Saudi jets, armed with US and UK bombs and provided with targeting information by US military intelligence officers stationed in Saudi Arabia, have continued to carry out repeated attacks on civilian targets, including schools, hospitals, residential neighborhoods, mosques, funerals and markets. The US had provided coalition jets with mid-air refueling until the end of last year, ensuring maximum carnage.
An analysis of casualty and death toll data published earlier this year by the Armed Conflict Location & Event Data Project (ACLED) found that the total number of people killed in direct political violence in Yemen is approaching 100,000, including 12,000 civilians, between January 2015 and June of this year. ACLED found the Saudi coalition responsible for 68 percent of all civilian casualties recorded.
These figures do not include those civilians, including children, who have died of cholera and malnourishment as a result of a naval blockade enforced by the Saudi-led coalition and the US Navy and airstrikes on critical infrastructure, including water, sanitation and electrical systems. Some 8 million Yemenis are currently living on the brink of starvation.

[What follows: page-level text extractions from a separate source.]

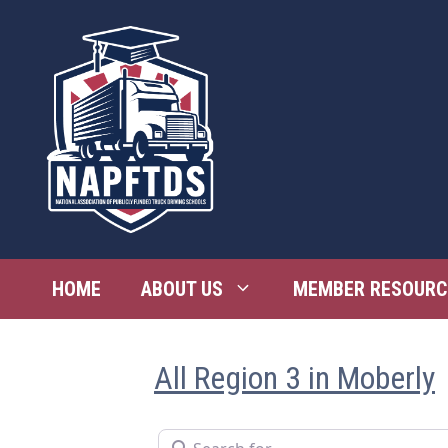
Skip
to
content
HOME
ABOUT US
MEMBER RESOURC
All Region 3 in Moberly
Search for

The global charity Save the Children estimated at the end of last year that as many as 85,000 children under the age of five had died from starvation since the Saudi assault began. And the worst cholera outbreak on record has infected more than 1.2 million people, claiming the lives of more than 2,500.

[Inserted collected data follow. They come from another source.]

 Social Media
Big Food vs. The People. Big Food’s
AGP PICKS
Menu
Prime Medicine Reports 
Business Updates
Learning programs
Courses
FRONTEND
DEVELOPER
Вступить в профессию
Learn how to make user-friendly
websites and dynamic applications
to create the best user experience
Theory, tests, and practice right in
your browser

The Saudi-led coalition has hindered efforts to treat the wounded and sick by repeatedly bombing hospitals, including an attack on a Doctors Without Borders cholera treatment facility in northwestern Yemen in June 2018.
Despite spending billions of dollars, dropping tens of thousands of bombs and thereby creating the worst humanitarian crisis in the world, Saudi Arabia and the US appear no closer to the goal of dominating Yemen today than they did in March 2015 when the onslaught began.

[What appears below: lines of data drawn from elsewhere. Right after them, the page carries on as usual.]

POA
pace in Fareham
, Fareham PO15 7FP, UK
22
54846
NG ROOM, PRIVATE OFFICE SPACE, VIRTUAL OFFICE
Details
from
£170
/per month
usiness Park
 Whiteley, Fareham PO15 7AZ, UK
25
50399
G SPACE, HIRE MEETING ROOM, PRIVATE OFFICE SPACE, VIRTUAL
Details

An apparent split has emerged between Saudi Arabia and its main coalition partner, the United Arab Emirates (UAE), in recent months, with Abu Dhabi announcing the pullout of its ground forces from Yemen in July and subsequently turning equipment and positions over to the tens of thousands of militia members whom it has funded and trained.
As a result, a new front has opened up in the war, with Yemeni army forces loyal to Hadi supported by Saudi Arabia fighting the separatist Southern Transitional Council (STC) and allied Security Belt Forces militia backed by the UAE for control over the southern port city of Aden.
On Thursday, airstrikes by UAE fighter jets killed 45 soldiers and wounded dozens of others in an assault which targeted forces loyal to Hadi in Aden and neighboring Abyan province. Dozens of Hadi loyalists have been arrested by the southern separatists on charges of “terrorism.”
With the backing of the UAE, the STC is seeking the re-establishment of the independent state of South Yemen, known officially as the People’s Democratic Republic of Yemen, which existed from 1967 to 1990 with the backing of the Soviet Union. The dissolution of the USSR led to the creation of unified Yemen followed by a failed southern secessionist movement in 1994 which was suppressed by the north.
Meanwhile the Trump administration has continued to carry out the drone war in Yemen which was initiated by Obama under the guise of the so-called “War on Terror.” So far this year there have been nine drone strikes, with at least 10 people killed. While there have been no reported use of US drone strikes in support of the Saudi-led war, an armed US military MQ-9 Reaper drone was shot down over Dhamar by Houthi forces in late August.